En matière de formation, la Cour ne propose pas de remettre en cause la structuration actuelle des trente CHU, dont l’existence est liée au conventionnement avec l’une des

trente-quatre universités comprenant une faculté de médecine, mais elle recommande de généraliser les parcours à partir des CHU vers les autres établissements de santé et la médecine de ville.

L’évaluation des enseignements doit être étendue à la formation pratique des étudiants et des internes. Enfin, l’affectation des postes hospitalo-universitaires doit prendre plus fortement en compte la dimension nationale et l’évolution des disciplines.

En matière de recherche biomédicale, l’organisation des CHU doit évoluer afin de rester compétitive et visible sur le plan international. La Cour préconise de favoriser l’émergence de cinq à dix CHU à visibilité internationale pouvant jouer le rôle de tête de réseau. Les crédits MERRI doivent être réformés afin de rapprocher les modes de financement de la recherche dans les CHU de ceux pratiqués dans la recherche publique. Si certains moyens (plates-formes techniques de haut niveau, moyens de soutien spécialisés) doivent être concentrés au sein des établissements les plus performants, ceux-ci doivent cependant être en capacité de soutenir les actions de recherche des CHU partenaires ou des établissements de santé de leur territoire.

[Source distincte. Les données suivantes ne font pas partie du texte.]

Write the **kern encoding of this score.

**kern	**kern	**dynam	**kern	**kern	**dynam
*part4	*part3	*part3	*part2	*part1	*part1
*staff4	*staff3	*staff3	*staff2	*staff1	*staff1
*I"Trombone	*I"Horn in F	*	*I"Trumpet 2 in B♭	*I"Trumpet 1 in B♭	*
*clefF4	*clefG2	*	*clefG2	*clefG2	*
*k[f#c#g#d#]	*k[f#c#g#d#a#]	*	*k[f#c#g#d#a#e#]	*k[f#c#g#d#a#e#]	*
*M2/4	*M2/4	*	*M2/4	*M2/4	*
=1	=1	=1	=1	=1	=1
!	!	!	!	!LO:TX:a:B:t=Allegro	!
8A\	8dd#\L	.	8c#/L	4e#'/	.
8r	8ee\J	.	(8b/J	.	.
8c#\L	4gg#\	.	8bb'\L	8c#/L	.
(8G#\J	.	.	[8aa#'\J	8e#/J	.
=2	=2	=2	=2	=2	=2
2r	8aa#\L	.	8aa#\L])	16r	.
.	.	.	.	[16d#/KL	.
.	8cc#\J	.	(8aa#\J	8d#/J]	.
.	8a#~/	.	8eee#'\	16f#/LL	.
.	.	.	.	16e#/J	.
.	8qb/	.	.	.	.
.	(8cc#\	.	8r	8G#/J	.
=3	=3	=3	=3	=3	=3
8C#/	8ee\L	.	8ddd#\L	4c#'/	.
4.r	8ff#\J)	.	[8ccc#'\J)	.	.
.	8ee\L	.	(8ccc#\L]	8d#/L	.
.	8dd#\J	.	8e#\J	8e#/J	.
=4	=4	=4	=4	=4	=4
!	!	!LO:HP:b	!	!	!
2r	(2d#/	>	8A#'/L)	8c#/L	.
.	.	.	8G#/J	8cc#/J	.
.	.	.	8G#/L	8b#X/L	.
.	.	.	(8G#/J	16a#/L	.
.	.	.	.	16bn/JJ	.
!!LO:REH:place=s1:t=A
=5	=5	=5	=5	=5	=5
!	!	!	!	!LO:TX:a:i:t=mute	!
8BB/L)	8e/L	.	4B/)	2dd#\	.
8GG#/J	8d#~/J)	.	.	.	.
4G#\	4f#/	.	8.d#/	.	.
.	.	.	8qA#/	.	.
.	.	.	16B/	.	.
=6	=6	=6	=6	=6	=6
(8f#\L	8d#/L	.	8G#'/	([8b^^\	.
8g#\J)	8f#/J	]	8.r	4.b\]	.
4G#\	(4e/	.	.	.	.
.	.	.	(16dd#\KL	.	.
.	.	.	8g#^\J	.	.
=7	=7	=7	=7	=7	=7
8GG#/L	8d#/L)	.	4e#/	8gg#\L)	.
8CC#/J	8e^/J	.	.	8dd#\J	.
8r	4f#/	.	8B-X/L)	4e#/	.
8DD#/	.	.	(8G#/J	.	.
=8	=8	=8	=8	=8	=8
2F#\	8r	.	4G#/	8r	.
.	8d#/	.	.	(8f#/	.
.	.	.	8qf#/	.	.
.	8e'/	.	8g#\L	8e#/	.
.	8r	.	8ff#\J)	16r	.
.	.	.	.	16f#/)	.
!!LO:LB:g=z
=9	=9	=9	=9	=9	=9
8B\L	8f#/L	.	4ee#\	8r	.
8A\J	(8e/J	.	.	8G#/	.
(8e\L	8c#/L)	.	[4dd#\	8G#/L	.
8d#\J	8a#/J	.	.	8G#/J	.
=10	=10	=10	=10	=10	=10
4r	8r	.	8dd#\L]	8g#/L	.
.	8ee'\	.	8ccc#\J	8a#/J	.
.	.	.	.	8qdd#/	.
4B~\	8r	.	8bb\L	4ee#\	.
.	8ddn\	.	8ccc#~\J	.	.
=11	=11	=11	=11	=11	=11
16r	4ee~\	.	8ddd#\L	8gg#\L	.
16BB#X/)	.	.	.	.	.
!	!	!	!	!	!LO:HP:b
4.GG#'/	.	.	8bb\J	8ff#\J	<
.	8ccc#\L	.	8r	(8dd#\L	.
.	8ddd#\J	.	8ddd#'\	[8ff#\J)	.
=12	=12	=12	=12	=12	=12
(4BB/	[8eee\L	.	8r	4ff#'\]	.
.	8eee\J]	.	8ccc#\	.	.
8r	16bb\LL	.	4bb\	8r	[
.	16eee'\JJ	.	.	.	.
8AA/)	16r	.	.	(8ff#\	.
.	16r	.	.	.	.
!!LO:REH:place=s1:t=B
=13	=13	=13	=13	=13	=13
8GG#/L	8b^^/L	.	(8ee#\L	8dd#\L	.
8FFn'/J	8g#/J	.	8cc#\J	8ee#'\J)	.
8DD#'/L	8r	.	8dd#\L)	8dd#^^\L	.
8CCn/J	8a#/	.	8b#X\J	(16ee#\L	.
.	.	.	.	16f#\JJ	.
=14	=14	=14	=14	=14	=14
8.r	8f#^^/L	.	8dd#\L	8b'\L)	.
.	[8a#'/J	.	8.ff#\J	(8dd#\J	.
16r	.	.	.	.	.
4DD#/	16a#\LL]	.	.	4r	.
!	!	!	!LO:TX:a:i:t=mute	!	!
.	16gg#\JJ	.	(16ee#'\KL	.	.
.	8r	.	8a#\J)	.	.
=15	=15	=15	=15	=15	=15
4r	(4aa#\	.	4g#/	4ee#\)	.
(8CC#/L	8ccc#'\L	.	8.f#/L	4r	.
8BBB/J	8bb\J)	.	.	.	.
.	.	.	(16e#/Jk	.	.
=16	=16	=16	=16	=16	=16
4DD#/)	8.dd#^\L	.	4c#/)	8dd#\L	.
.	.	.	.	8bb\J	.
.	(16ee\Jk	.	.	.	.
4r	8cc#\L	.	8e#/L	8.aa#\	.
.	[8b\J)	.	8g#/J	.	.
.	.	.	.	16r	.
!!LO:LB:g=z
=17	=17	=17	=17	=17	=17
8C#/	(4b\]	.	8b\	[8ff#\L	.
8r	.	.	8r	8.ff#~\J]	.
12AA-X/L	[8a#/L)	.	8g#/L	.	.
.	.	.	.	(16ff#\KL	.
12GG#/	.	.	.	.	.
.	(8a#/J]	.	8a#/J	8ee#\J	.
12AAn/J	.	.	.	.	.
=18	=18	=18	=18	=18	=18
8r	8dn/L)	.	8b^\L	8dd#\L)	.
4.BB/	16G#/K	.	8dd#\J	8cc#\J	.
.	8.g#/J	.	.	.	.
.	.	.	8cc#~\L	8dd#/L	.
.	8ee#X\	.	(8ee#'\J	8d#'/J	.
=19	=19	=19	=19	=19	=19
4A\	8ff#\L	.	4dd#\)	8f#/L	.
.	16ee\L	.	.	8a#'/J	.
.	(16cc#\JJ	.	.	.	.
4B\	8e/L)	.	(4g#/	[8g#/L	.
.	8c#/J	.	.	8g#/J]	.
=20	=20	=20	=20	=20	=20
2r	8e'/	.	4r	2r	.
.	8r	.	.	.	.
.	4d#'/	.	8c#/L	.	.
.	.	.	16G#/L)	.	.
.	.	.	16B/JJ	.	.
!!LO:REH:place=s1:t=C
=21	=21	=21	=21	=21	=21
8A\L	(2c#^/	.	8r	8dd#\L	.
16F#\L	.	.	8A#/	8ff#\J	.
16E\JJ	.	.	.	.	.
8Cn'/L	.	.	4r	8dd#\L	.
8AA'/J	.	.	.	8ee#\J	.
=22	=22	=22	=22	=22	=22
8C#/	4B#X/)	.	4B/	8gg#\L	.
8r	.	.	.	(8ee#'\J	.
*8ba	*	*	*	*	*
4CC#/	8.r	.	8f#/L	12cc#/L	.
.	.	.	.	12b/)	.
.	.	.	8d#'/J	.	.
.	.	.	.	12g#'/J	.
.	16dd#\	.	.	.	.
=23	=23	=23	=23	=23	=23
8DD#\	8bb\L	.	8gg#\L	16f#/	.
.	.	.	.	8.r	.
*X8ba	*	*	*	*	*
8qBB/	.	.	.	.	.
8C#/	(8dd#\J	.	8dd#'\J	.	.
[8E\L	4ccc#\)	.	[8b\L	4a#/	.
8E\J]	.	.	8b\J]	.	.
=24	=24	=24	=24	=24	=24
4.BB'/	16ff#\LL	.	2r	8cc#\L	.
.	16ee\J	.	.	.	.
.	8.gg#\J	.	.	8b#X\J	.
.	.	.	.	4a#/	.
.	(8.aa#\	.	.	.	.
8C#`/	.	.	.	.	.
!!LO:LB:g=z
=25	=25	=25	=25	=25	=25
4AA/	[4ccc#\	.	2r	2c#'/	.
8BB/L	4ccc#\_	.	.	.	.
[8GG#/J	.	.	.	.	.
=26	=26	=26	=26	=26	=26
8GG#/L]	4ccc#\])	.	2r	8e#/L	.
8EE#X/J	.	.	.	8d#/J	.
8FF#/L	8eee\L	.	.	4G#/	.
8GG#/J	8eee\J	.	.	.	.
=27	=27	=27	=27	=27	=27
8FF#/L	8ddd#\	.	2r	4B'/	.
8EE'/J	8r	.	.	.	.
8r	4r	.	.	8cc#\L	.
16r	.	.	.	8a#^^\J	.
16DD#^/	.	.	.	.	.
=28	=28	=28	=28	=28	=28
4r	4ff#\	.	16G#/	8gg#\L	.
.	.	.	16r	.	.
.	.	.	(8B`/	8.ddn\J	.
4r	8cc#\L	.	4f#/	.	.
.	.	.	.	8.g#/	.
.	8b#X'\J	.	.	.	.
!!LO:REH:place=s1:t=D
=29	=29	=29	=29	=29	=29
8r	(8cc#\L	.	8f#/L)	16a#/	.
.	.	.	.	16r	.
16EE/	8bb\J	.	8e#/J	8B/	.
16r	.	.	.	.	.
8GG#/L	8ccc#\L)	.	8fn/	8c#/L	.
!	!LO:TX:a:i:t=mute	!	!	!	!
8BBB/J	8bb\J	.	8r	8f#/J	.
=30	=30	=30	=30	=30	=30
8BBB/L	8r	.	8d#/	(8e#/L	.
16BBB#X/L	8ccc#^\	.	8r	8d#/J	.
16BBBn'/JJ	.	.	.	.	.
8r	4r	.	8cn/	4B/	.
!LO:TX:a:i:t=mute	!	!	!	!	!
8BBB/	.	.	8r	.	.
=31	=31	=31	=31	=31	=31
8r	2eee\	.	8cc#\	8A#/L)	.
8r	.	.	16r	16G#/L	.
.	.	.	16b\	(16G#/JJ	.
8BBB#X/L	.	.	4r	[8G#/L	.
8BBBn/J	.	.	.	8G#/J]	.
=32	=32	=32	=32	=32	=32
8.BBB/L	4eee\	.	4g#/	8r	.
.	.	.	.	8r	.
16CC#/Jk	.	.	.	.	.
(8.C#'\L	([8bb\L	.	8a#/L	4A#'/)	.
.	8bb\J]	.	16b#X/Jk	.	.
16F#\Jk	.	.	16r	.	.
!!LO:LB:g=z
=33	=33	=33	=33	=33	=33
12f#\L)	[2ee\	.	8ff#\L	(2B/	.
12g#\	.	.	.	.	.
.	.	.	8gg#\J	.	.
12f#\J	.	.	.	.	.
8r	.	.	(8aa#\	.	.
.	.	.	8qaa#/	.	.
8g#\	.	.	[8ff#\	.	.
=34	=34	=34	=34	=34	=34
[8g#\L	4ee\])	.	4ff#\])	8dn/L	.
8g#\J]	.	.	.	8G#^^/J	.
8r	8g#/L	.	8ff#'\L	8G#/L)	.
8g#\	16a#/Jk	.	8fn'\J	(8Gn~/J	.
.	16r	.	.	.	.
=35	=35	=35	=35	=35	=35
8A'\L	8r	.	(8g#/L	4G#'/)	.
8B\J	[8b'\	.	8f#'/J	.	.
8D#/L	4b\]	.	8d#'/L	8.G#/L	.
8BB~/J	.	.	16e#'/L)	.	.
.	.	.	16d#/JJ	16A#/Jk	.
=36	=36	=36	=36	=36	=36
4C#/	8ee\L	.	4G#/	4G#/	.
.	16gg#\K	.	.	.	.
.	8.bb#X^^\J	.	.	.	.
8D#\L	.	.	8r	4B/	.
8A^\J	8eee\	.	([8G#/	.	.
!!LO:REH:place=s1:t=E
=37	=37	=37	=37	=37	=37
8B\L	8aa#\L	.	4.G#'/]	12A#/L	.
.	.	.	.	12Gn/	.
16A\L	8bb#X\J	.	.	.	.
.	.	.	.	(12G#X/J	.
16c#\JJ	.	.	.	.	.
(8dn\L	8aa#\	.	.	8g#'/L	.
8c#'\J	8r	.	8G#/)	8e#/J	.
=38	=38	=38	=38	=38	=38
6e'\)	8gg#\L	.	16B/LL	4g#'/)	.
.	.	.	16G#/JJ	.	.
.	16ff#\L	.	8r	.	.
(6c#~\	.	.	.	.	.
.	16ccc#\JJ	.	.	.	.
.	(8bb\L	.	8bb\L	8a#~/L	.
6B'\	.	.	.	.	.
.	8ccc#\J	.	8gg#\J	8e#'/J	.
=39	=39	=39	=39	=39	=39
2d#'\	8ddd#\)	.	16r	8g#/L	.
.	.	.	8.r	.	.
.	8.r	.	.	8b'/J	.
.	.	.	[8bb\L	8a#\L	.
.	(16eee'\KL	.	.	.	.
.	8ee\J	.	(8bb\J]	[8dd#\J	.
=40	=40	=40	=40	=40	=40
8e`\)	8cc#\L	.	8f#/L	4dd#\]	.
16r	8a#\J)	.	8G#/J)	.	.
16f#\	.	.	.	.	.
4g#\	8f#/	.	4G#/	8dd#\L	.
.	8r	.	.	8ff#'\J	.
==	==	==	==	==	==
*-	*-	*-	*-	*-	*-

La Cour formule en conséquence les recommandations suivantes :

Au ministère des solidarités et de la santé et au ministère de l’enseignement supérieur, de la recherche et de l’innovation :

- organiser les parcours de formation à partir des CHU vers les autres établissements de santé et la médecine de ville en s’appuyant sur les groupements hospitaliers de territoire (GHT) en vue de définir des parcours de formation en cohérence avec les parcours de soins ;

- améliorer le pilotage de la révision des postes hospitalo-universitaires en prenant plus fortement en compte sa dimension nationale et l’évolution des disciplines.

Au ministère de l’enseignement supérieur, de la recherche et de l’innovation et au HCERES :

- renforcer l’évaluation des formations médicales en étendant les évaluations du HCERES à la formation pratique des étudiants et des internes.